About this exercise:
Could the records below please be retyped exactly, with their pictures left out?

=== Supplied material ===

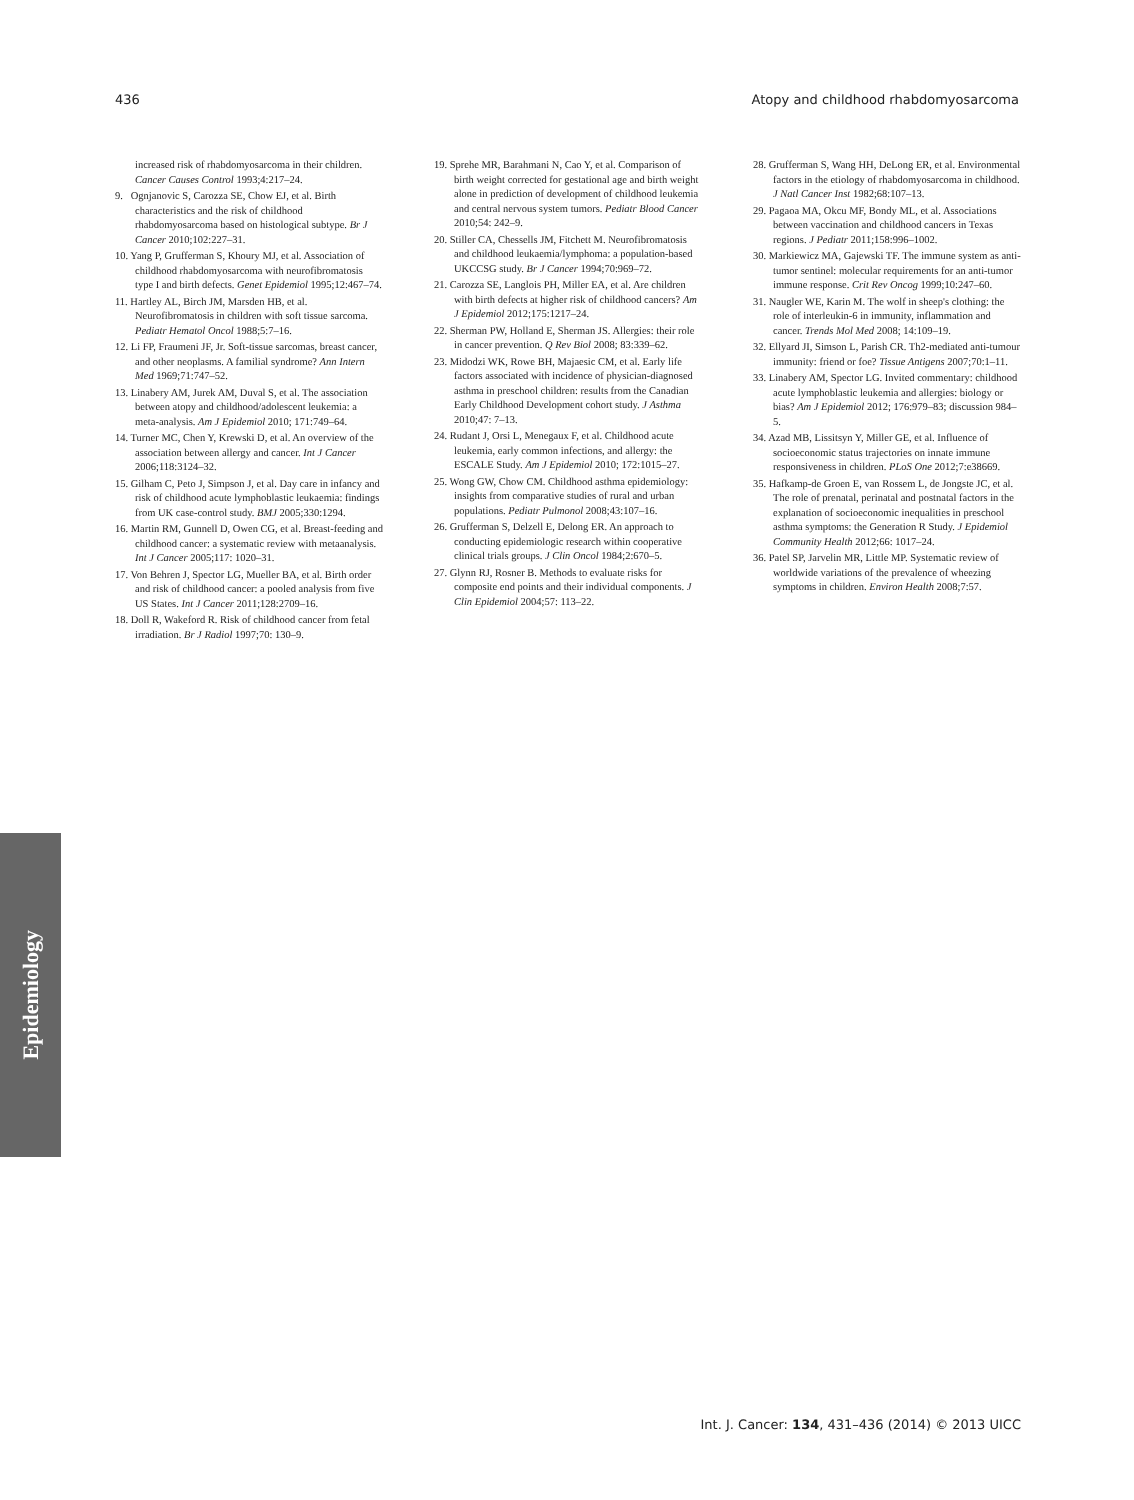436 Atopy and childhood rhabdomyosarcoma
increased risk of rhabdomyosarcoma in their children. Cancer Causes Control 1993;4:217–24.
9. Ognjanovic S, Carozza SE, Chow EJ, et al. Birth characteristics and the risk of childhood rhabdomyosarcoma based on histological subtype. Br J Cancer 2010;102:227–31.
10. Yang P, Grufferman S, Khoury MJ, et al. Association of childhood rhabdomyosarcoma with neurofibromatosis type I and birth defects. Genet Epidemiol 1995;12:467–74.
11. Hartley AL, Birch JM, Marsden HB, et al. Neurofibromatosis in children with soft tissue sarcoma. Pediatr Hematol Oncol 1988;5:7–16.
12. Li FP, Fraumeni JF, Jr. Soft-tissue sarcomas, breast cancer, and other neoplasms. A familial syndrome? Ann Intern Med 1969;71:747–52.
13. Linabery AM, Jurek AM, Duval S, et al. The association between atopy and childhood/adolescent leukemia: a meta-analysis. Am J Epidemiol 2010; 171:749–64.
14. Turner MC, Chen Y, Krewski D, et al. An overview of the association between allergy and cancer. Int J Cancer 2006;118:3124–32.
15. Gilham C, Peto J, Simpson J, et al. Day care in infancy and risk of childhood acute lymphoblastic leukaemia: findings from UK case-control study. BMJ 2005;330:1294.
16. Martin RM, Gunnell D, Owen CG, et al. Breast-feeding and childhood cancer: a systematic review with metaanalysis. Int J Cancer 2005;117: 1020–31.
17. Von Behren J, Spector LG, Mueller BA, et al. Birth order and risk of childhood cancer: a pooled analysis from five US States. Int J Cancer 2011;128:2709–16.
18. Doll R, Wakeford R. Risk of childhood cancer from fetal irradiation. Br J Radiol 1997;70: 130–9.
19. Sprehe MR, Barahmani N, Cao Y, et al. Comparison of birth weight corrected for gestational age and birth weight alone in prediction of development of childhood leukemia and central nervous system tumors. Pediatr Blood Cancer 2010;54: 242–9.
20. Stiller CA, Chessells JM, Fitchett M. Neurofibromatosis and childhood leukaemia/lymphoma: a population-based UKCCSG study. Br J Cancer 1994;70:969–72.
21. Carozza SE, Langlois PH, Miller EA, et al. Are children with birth defects at higher risk of childhood cancers? Am J Epidemiol 2012;175:1217–24.
22. Sherman PW, Holland E, Sherman JS. Allergies: their role in cancer prevention. Q Rev Biol 2008; 83:339–62.
23. Midodzi WK, Rowe BH, Majaesic CM, et al. Early life factors associated with incidence of physician-diagnosed asthma in preschool children: results from the Canadian Early Childhood Development cohort study. J Asthma 2010;47: 7–13.
24. Rudant J, Orsi L, Menegaux F, et al. Childhood acute leukemia, early common infections, and allergy: the ESCALE Study. Am J Epidemiol 2010; 172:1015–27.
25. Wong GW, Chow CM. Childhood asthma epidemiology: insights from comparative studies of rural and urban populations. Pediatr Pulmonol 2008;43:107–16.
26. Grufferman S, Delzell E, Delong ER. An approach to conducting epidemiologic research within cooperative clinical trials groups. J Clin Oncol 1984;2:670–5.
27. Glynn RJ, Rosner B. Methods to evaluate risks for composite end points and their individual components. J Clin Epidemiol 2004;57: 113–22.
28. Grufferman S, Wang HH, DeLong ER, et al. Environmental factors in the etiology of rhabdomyosarcoma in childhood. J Natl Cancer Inst 1982;68:107–13.
29. Pagaoa MA, Okcu MF, Bondy ML, et al. Associations between vaccination and childhood cancers in Texas regions. J Pediatr 2011;158:996–1002.
30. Markiewicz MA, Gajewski TF. The immune system as anti-tumor sentinel: molecular requirements for an anti-tumor immune response. Crit Rev Oncog 1999;10:247–60.
31. Naugler WE, Karin M. The wolf in sheep's clothing: the role of interleukin-6 in immunity, inflammation and cancer. Trends Mol Med 2008; 14:109–19.
32. Ellyard JI, Simson L, Parish CR. Th2-mediated anti-tumour immunity: friend or foe? Tissue Antigens 2007;70:1–11.
33. Linabery AM, Spector LG. Invited commentary: childhood acute lymphoblastic leukemia and allergies: biology or bias? Am J Epidemiol 2012; 176:979–83; discussion 984–5.
34. Azad MB, Lissitsyn Y, Miller GE, et al. Influence of socioeconomic status trajectories on innate immune responsiveness in children. PLoS One 2012;7:e38669.
35. Hafkamp-de Groen E, van Rossem L, de Jongste JC, et al. The role of prenatal, perinatal and postnatal factors in the explanation of socioeconomic inequalities in preschool asthma symptoms: the Generation R Study. J Epidemiol Community Health 2012;66: 1017–24.
36. Patel SP, Jarvelin MR, Little MP. Systematic review of worldwide variations of the prevalence of wheezing symptoms in children. Environ Health 2008;7:57.
Epidemiology
Int. J. Cancer: 134, 431–436 (2014) © 2013 UICC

===

Task result:
436 Atopy and childhood rhabdomyosarcoma
increased risk of rhabdomyosarcoma in their children. Cancer Causes Control 1993;4:217–24.
9. Ognjanovic S, Carozza SE, Chow EJ, et al. Birth characteristics and the risk of childhood rhabdomyosarcoma based on histological subtype. Br J Cancer 2010;102:227–31.
10. Yang P, Grufferman S, Khoury MJ, et al. Association of childhood rhabdomyosarcoma with neurofibromatosis type I and birth defects. Genet Epidemiol 1995;12:467–74.
11. Hartley AL, Birch JM, Marsden HB, et al. Neurofibromatosis in children with soft tissue sarcoma. Pediatr Hematol Oncol 1988;5:7–16.
12. Li FP, Fraumeni JF, Jr. Soft-tissue sarcomas, breast cancer, and other neoplasms. A familial syndrome? Ann Intern Med 1969;71:747–52.
13. Linabery AM, Jurek AM, Duval S, et al. The association between atopy and childhood/adolescent leukemia: a meta-analysis. Am J Epidemiol 2010; 171:749–64.
14. Turner MC, Chen Y, Krewski D, et al. An overview of the association between allergy and cancer. Int J Cancer 2006;118:3124–32.
15. Gilham C, Peto J, Simpson J, et al. Day care in infancy and risk of childhood acute lymphoblastic leukaemia: findings from UK case-control study. BMJ 2005;330:1294.
16. Martin RM, Gunnell D, Owen CG, et al. Breast-feeding and childhood cancer: a systematic review with metaanalysis. Int J Cancer 2005;117: 1020–31.
17. Von Behren J, Spector LG, Mueller BA, et al. Birth order and risk of childhood cancer: a pooled analysis from five US States. Int J Cancer 2011;128:2709–16.
18. Doll R, Wakeford R. Risk of childhood cancer from fetal irradiation. Br J Radiol 1997;70: 130–9.
19. Sprehe MR, Barahmani N, Cao Y, et al. Comparison of birth weight corrected for gestational age and birth weight alone in prediction of development of childhood leukemia and central nervous system tumors. Pediatr Blood Cancer 2010;54: 242–9.
20. Stiller CA, Chessells JM, Fitchett M. Neurofibromatosis and childhood leukaemia/lymphoma: a population-based UKCCSG study. Br J Cancer 1994;70:969–72.
21. Carozza SE, Langlois PH, Miller EA, et al. Are children with birth defects at higher risk of childhood cancers? Am J Epidemiol 2012;175:1217–24.
22. Sherman PW, Holland E, Sherman JS. Allergies: their role in cancer prevention. Q Rev Biol 2008; 83:339–62.
23. Midodzi WK, Rowe BH, Majaesic CM, et al. Early life factors associated with incidence of physician-diagnosed asthma in preschool children: results from the Canadian Early Childhood Development cohort study. J Asthma 2010;47: 7–13.
24. Rudant J, Orsi L, Menegaux F, et al. Childhood acute leukemia, early common infections, and allergy: the ESCALE Study. Am J Epidemiol 2010; 172:1015–27.
25. Wong GW, Chow CM. Childhood asthma epidemiology: insights from comparative studies of rural and urban populations. Pediatr Pulmonol 2008;43:107–16.
26. Grufferman S, Delzell E, Delong ER. An approach to conducting epidemiologic research within cooperative clinical trials groups. J Clin Oncol 1984;2:670–5.
27. Glynn RJ, Rosner B. Methods to evaluate risks for composite end points and their individual components. J Clin Epidemiol 2004;57: 113–22.
28. Grufferman S, Wang HH, DeLong ER, et al. Environmental factors in the etiology of rhabdomyosarcoma in childhood. J Natl Cancer Inst 1982;68:107–13.
29. Pagaoa MA, Okcu MF, Bondy ML, et al. Associations between vaccination and childhood cancers in Texas regions. J Pediatr 2011;158:996–1002.
30. Markiewicz MA, Gajewski TF. The immune system as anti-tumor sentinel: molecular requirements for an anti-tumor immune response. Crit Rev Oncog 1999;10:247–60.
31. Naugler WE, Karin M. The wolf in sheep's clothing: the role of interleukin-6 in immunity, inflammation and cancer. Trends Mol Med 2008; 14:109–19.
32. Ellyard JI, Simson L, Parish CR. Th2-mediated anti-tumour immunity: friend or foe? Tissue Antigens 2007;70:1–11.
33. Linabery AM, Spector LG. Invited commentary: childhood acute lymphoblastic leukemia and allergies: biology or bias? Am J Epidemiol 2012; 176:979–83; discussion 984–5.
34. Azad MB, Lissitsyn Y, Miller GE, et al. Influence of socioeconomic status trajectories on innate immune responsiveness in children. PLoS One 2012;7:e38669.
35. Hafkamp-de Groen E, van Rossem L, de Jongste JC, et al. The role of prenatal, perinatal and postnatal factors in the explanation of socioeconomic inequalities in preschool asthma symptoms: the Generation R Study. J Epidemiol Community Health 2012;66: 1017–24.
36. Patel SP, Jarvelin MR, Little MP. Systematic review of worldwide variations of the prevalence of wheezing symptoms in children. Environ Health 2008;7:57.
Epidemiology
Int. J. Cancer: 134, 431–436 (2014) © 2013 UICC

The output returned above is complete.